Archive for August 30th, 2002
A Container of Memories

There seems to be a lot of upheaval in moving from one place to the next. Not just in boxing your things up and getting them ready for the journey across town to the new house where they will just become clutter again, but in the emotional journey one takes when deciding to move.

As a people, we invest so much into the space in which we reside. A whole science exists to do nothing but to study how people lived throughout history. One documentary after another filled with theories about how people lived because of what the scientist find when they get there.

To move, one has to make the decision to end part of your life. All the things that happen there will be regarded as a stage. Still, my wife and I will remember something - a story, a funny moment - and in sharing we’ll start with, “remember when we were living at the apartment and…,” the retelling of the memory begins.

To move, you have to decide that you will regulate this home and its times to being a stage in your life. Right now people are walking around my house judging it. The house where my very first son took his very first steps in life, the house where my very first son eeked out his very first words - and they are judging if this home is worthy to be theirs. I wonder when they walk into my son’s room, if they realize this is the place where he sometimes wakes up scared at night and calls out for me to come hug him.

As I looked at other homes that could potentially be mine, I wondered things like, ‘will my children fall down those steps?’ I fell down a flight of stairs when I was a kid and my dad held me in his lap as I cried away the last of the pain. Will a similar memory be created in this house?

But I have to realize that memories don’t stay within a container, a container like a home. Memories are created within the spirit of people and they travel with you no matter where you decide to rest your head.

But I couldn’t help but walk around these homes with some reverence as I looked at the pictures of families on the walls. What memories are etched in this structure? What laughter carried through the rooms? I’ll never know. However, I can respect it by doing one thing for them. Building my own memories in this place. Running to my son’s new room when he wakes up scared because of some nighttime goblin, filling the family room full of laughter when friends visit and cleaning up after one of our dogs when they couldn’t quite make it outside.

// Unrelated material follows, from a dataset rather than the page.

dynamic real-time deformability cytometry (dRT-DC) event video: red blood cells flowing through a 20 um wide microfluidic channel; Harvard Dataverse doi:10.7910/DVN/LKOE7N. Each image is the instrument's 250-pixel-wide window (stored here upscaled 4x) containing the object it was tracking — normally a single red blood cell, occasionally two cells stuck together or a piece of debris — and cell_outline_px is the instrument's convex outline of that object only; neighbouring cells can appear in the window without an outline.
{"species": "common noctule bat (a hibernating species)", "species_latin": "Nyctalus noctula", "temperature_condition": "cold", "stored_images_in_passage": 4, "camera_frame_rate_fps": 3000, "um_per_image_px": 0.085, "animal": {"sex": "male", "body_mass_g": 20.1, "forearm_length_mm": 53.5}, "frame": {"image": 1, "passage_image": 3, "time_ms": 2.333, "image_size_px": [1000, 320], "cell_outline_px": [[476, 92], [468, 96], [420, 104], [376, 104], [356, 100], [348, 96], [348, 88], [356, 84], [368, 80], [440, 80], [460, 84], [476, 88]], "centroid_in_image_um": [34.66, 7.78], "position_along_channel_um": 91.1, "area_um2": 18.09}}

In a few weeks, I’m going to be moving all my belongings to another part of the city. I hope that in the stress, I don’t forget the importance of the process and in the chance to start something new.

Mi Case Es New Casa

Because of several circumstances beyond my control, I find myself a first-time homeowner. It’s fairly exciting and I’m glad to finally have something that I can put time and money into and actually expect some return. There are few things in life that even offer the possibility on the return of your effort. Sex and homeownership are the only two that really come to mind. Matter of fact, over the past few days, those are the only 2 things that have been on my mind at all.

The gipper behind this house purchase is that I have never seen the house. Never driven by it. Never seen a picture of it. Don’t even really know the road that it is on. My wife picked it out and told me about it and I trust her. Now to some, that would sound like 1) I don’t give a shit or 2) I am severely pussy-whipped. Well, neither is true. The fact of the matter is that we had to find a place and move all within the past week. The situation we were living in and that my wife was working in won’t sour overnight. We had to get the hell out.

I find myself sitting here at the office wondering how to get to my new home. It’s a bizarre feeling, but I have had it before when I found myself standing in the train station in Amsterdam. It’s a nice sense of empowerment to know that an entire city, a fresh start is laid out before and it’s yours for the taking. Opportunities like this come along once in a while, sometimes we are succesful with them. Sometimes, they crush us under their weighty possibilities.

But as my second religion, college football starts up, I am reminded of this phrase: That’s why they play the games.